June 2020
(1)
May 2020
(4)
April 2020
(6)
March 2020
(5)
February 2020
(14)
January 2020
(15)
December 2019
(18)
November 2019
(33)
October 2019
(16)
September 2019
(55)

# # #

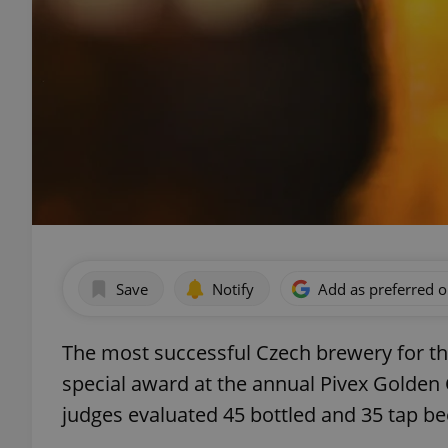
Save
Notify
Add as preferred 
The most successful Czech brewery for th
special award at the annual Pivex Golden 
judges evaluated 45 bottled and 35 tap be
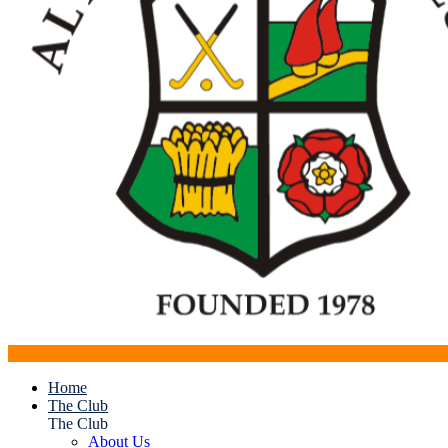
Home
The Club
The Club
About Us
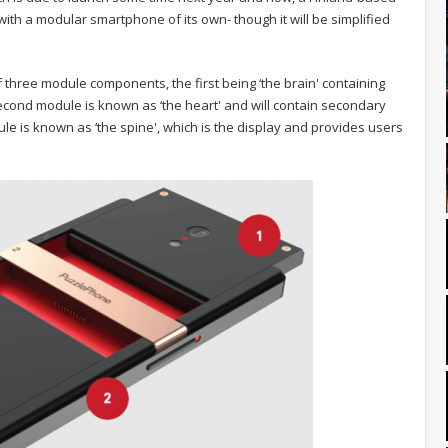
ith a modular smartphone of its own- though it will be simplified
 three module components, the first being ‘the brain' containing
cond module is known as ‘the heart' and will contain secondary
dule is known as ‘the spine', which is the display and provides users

# # #

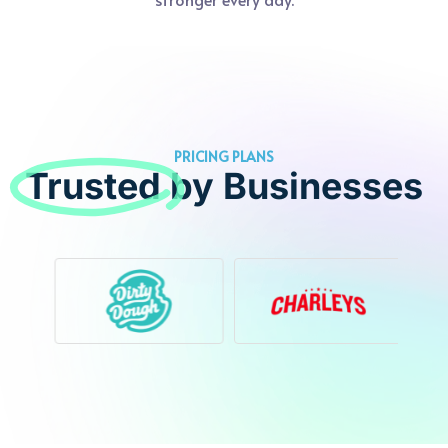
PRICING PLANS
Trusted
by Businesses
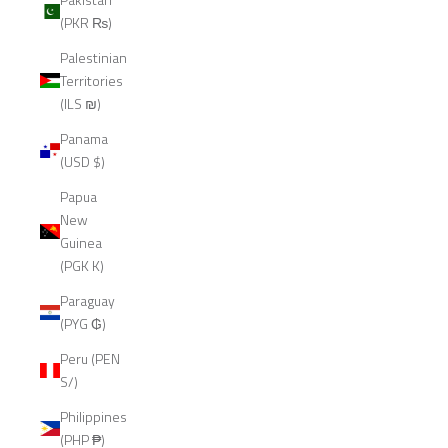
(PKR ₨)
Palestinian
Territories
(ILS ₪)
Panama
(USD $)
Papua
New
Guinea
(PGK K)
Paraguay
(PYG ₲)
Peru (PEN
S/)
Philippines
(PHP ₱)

# # #

### TO DO
Check each line of the material for "will" and report how many have it. Add no other words.

### RESULT OF THIS TASK
2